Other causes of fibrinous pericarditis include viral infection, myocardial infarction, uremia, and other rheumatologic disease (eg, rheumatoid arthritis). If acute fibrinous pericarditis goes without treatment, chronic constrictive pericarditis can develop in some patients.
(Choice A) Eosinophilic myocarditis can occur with malignancy, parasitic infection, or drug hypersensitivity and often presents with symptoms of heart failure. A friction rub on cardiac auscultation is not expected.
(Choices C and E) Hemorrhagic and purulent pericarditis are both less common than fibrinous pericarditis. Hemorrhagic pericarditis consists of blood mixed with fibrinous exudate; it most commonly occurs in the setting of malignancy but may also occur due to tuberculosis, following cardiac surgery, or in patients with underlying coagulopathy.
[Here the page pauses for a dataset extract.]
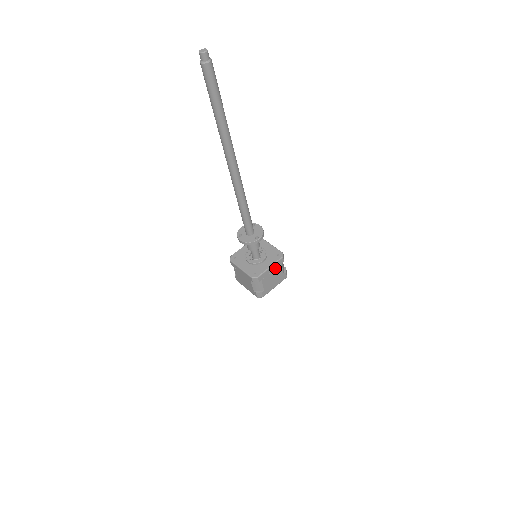
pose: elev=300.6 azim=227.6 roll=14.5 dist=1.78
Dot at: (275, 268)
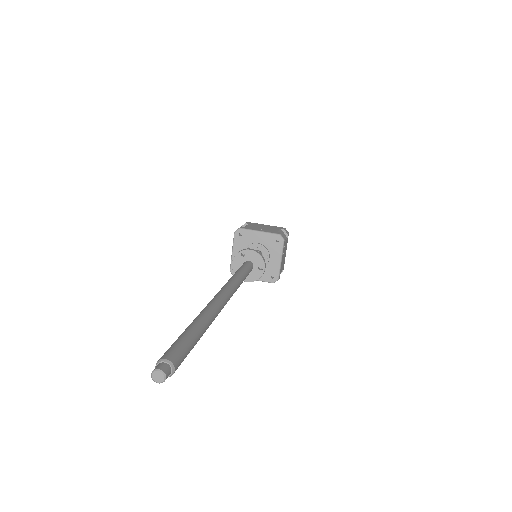
Dot at: (283, 252)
Purulent pericarditis results from active bacterial infection (eg, Staphylococcus aureus, Streptococcus species) in the pericardial space, which may occur due to hematogenous spread or direct extension of pneumonia or endocarditis.
(Choice D) Nonbacterial endocarditis can occur in systemic lupus erythematosus and involves deposition of sterile, platelet-rich thrombi on the mitral or aortic valve. It would not explain a friction rub or diffuse ST elevation on ECG.
Educational objective:
Fibrinous pericarditis is the most common type of pericarditis and is characterized by pericardial inflammation with a serous, fibrin-containing exudate in the pericardial space. Pleuritic chest pain and a triphasic friction rub are frequently seen. Common causes include viral infection, myocardial infarction, uremia, and rheumatologic disease (eg, systemic lupus erythematosus, rheumatoid arthritis).